Of course, he continues to be one of the best in the game. Even though he hasn’t qualified for the NFR since 2011, he has been among the top 30 bull riders in the world each of the past three seasons. Still plenty of things have happened since he last rode in Sin City.

“Jerika and I have had two kids since that NFR,” he said, referring to his wife of five years and their children: daughter River, 3, and son Ledgen, 1. “They’ve played a big factor in leaving the house.”

Even that love affair with the game doesn’t take away from the occasional heartache of being away from the ones he loves.

“Fortunately I can FaceTime them whenever I want,” Silcox said. “It’s definitely changed the game, but you’ve got to stay with it and be strong.

“Riding bulls is basically how I make money for my family. If I’m not riding very good or going to rodeos at all, it’s pretty tough to keep the family fed. It’s tough leaving the house, but once I’m out and doing my thing, it makes it a lot easier. Winning definitely helps and keeps everybody happy, especially me.”

There are no guarantees in rodeo. Not only must a cowboy pay a fee in order to compete, he must then beat most of the field in order to get paid. Silcox found himself at the pay window often this season. He won at least a share of the title at eight rodeos, so most of his earnings came from finishing just outside of the top spot.

“I think the success to the year was a combination of confidence and everything else mixed in,” he said. “At the bigger rodeos, I drew some pretty good bulls to ride and ended up winning a good amount of money at those rodeos.

“When you’re feeling good and riding good, you seem to draw good at the same time. When you have the right attitude, it seems like the possibilities are endless and anything can happen.”

He expects to keep that attitude when he arrives in Las Vegas for the biggest purse in the sport, a record $8.8 million. Go-round winners will collect more than $26,000 each of the 10 nights, and the contestant with the best 10-round cumulative time or score at the end of the championship will pocket an additional $67,000 for winning the NFR average.

“The money in rodeo has risen a tremendous amount since I first started,” Silcox said. “This is where rodeo needs to be. People see how much we can win in a year, but nobody sees how much we spend.”

That’s true. Unlike most professional athletes, whose teams cover all expenses, cowboys and cowgirls pay their own way down the rodeo trail – food, fuel, lodging. It adds up quickly.

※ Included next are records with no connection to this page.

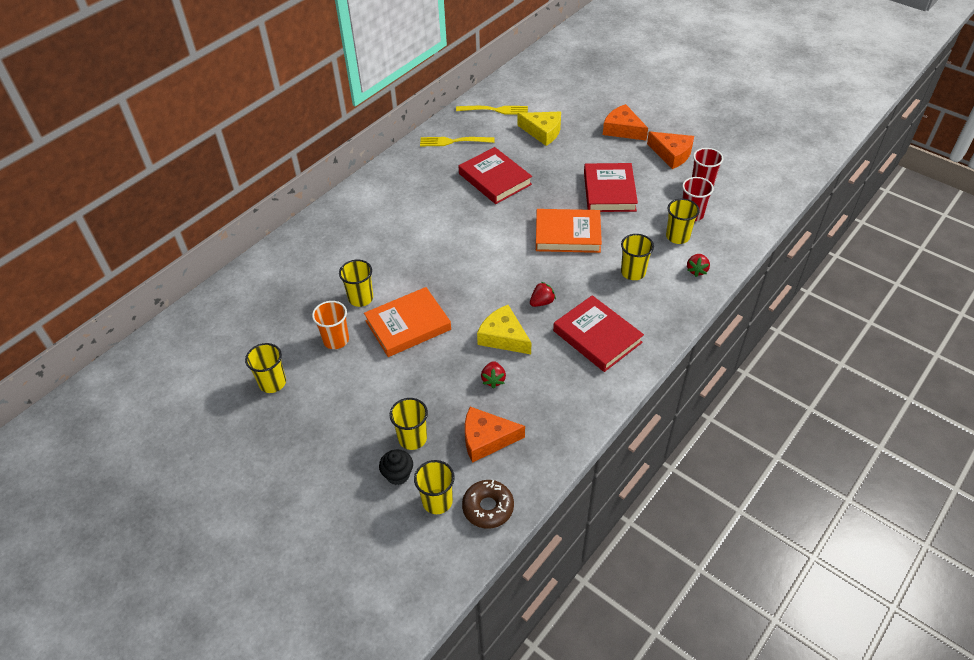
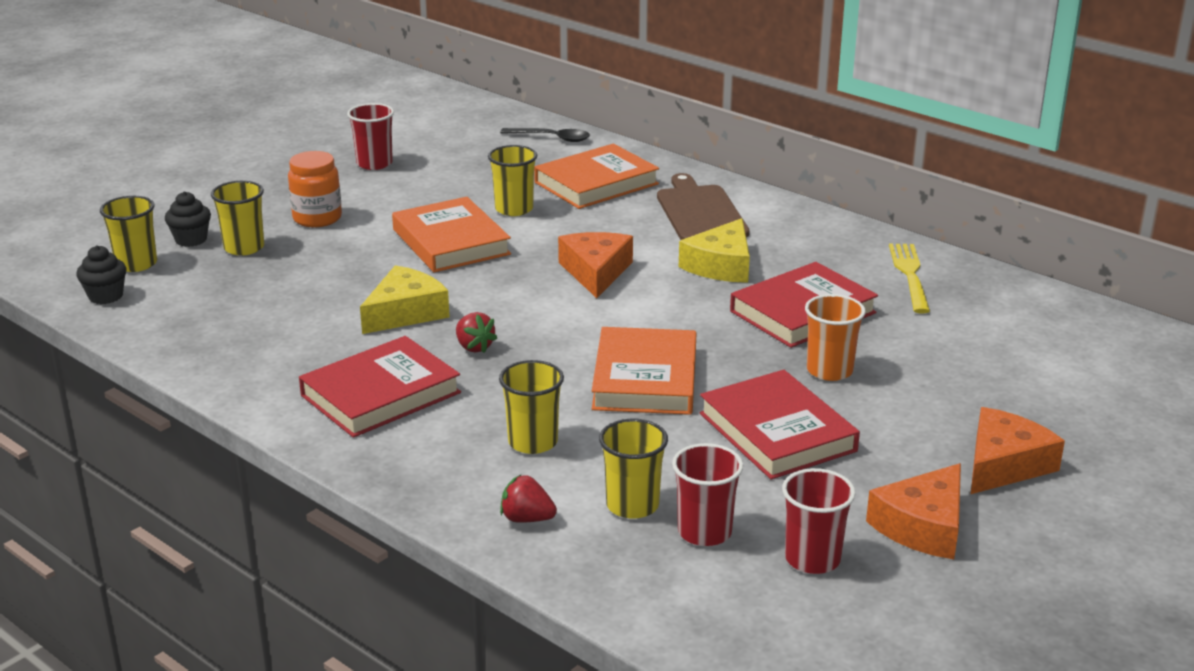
camera: 90 degrees right, 20 degrees down
(244, 286) = (551, 138): none -> black spoon
(272, 383) = (374, 163): yellow cup -> red cup
(324, 261) = (596, 183): none -> orange book
(336, 340) = (436, 196): orange cup -> orange cup (829, 370)
(366, 403) = (317, 218): none -> orange jar
(373, 214) = (700, 212): none -> brown cutting board
(486, 439) = (217, 296): orange cheese -> orange cheese (596, 272)
(488, 507) = (106, 296): brown donut -> black cupcake
(493, 380) = (322, 303): red strawberry -> none
(495, 110) = (1027, 316): yellow fork -> none
(543, 132) = (966, 365): yellow cheese -> yellow cheese (721, 265)
(609, 191) = (777, 432): red book -> red book turned 60 degrees clockwise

“I’m sure happy to make it to the NFR this year where the money has changed,” he said. “I was thinking about slowing down after next year, but this money at the NFR might keep me motivated a little more.”

Rodeo is all Silcox has known. His father, Brad, rode bulls, and his older brother, Shawn, rode bulls and bareback horses. Wesley Silcox has played the game since he was a young man growing up in Utah.

“I rodeo a few calves and steers when I was pretty young but didn’t like it much,” he said. “I liked roping a lot better. I was almost 17 when I got on my first bull. I hit the ground pretty hard, but I won some money on the next one I got on. I thought it was a pretty easy way to make money. I didn’t have to haul my horse around; I could just take my gear bag and go rodeo.”

Nearly everything he knows about riding bulls he gained from his father and brother, but he also counts on his mom, Julie, and sisters, Jennifer and Ashlee, for support. Combined with his wife and children, he has a pretty enriched life on and off the rodeo trail.

“Your family is the thing that holds you together,” Silcox said. “Everybody’s very supportive of what I do. They know what it takes for me to get down the road. It definitely helps.”

Now he’ll lean on them – and his past NFR experiences – as he pursues a second world championship gold buckle.